Bucharest Daily News

The Romanian Office for Adoptions (ORA) will contact Spanish authorities to clarify the situation of a child adopted from Romania in 2001 who ended up in a coma in hospital after he was beaten by his adoptive parents, the head of the office said.

State secretary Theodora Bertzi said this is not the first time the boy needed medical assistance following mistreatment by his adoptive parents.

However, in spite of the situation, the child was not taken into the custody of Spanish social services, which were in charge of monitoring the adopted child.

"The second post-adoption report sent to Romanian authorities shows that the boy was found with bruises and that he was even hospitalized, requiring recovery treatment and his adoptive mother said at the time that he had fallen out of his bed," Bertzi said.

The state secretary added that Spain only sent two post-adoption reports, instead of four.

The event comes as Romania's legislation on inter-country adoptions, enforced at the beginning of last year, is under fire by several countries whose citizens want to adopt Romanian orphans, including the United States and Spain.

The legislation was enforced following criticism of previous laws by the European Parliament's former rapporteur, Emma Nicholson.

When the new law was enforced, more than a thousand adoption requests remained blocked and several European Parliament members recently asked that a solution is found so that these cases are resolved.

Bertzi has defended the legislation, saying it was developed in accordance to EU standards.
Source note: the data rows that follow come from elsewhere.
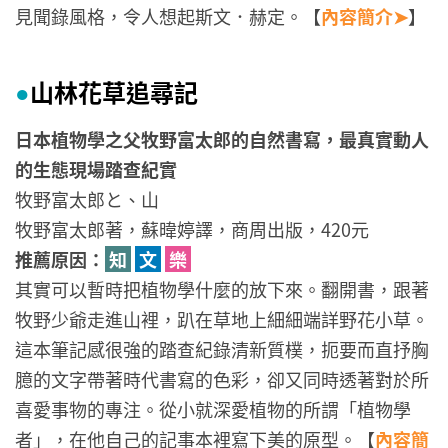
見聞錄風格，令人想起斯文．赫定。【
內容簡介➤
】
山林花草追尋記
●
日本植物學之父牧野富太郎的自然書寫，最真實動人
的生態現場踏查紀實
牧野富太郎と、山
牧野富太郎著，蘇暐婷譯，商周出版，420元
推薦原因：
知
文
樂
其實可以暫時把植物學什麼的放下來。翻開書，跟著
牧野少爺走進山裡，趴在草地上細細端詳野花小草。
這本筆記感很強的踏查紀錄清新質樸，扼要而直抒胸
臆的文字帶著時代書寫的色彩，卻又同時透著對於所
喜愛事物的專注。從小就深愛植物的所謂「植物學
者」，在他自己的記事本裡寫下美的原型。【
內容簡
She also said that Romania has had a problem keeping track of adopted children because the countries in which they were adopted did not submit reports on the children's situation.

According to the state secretary, the Spanish family who adopted the boy was declared able to adopt by the Spanish authorities. The social inquiry prior to the approval to adopt showed that the future adoptive mother had been submitted to psychiatric treatment when she was 12, but did not require any additional tests, Bertzi said.

"The adopters wanted to have a child less than one year of age, white and without any physical or mental problems," she added.

The boy, which is currently about seven years old, was declared fit for adoption in February 2000 and was entrusted to the Spanish couple in June the following year. He was about two years at the time.

According to the law, after the child is adopted he becomes a citizen of the country his adoptive parents live in. Thus, his protection is the duty of the social services in that country.

"How many times should he have been admitted (to a hospital) before authorities realized that he must be taken out of that family," said Bertzi, adding that Spanish authorities are to blame for the situation because they did not react sooner.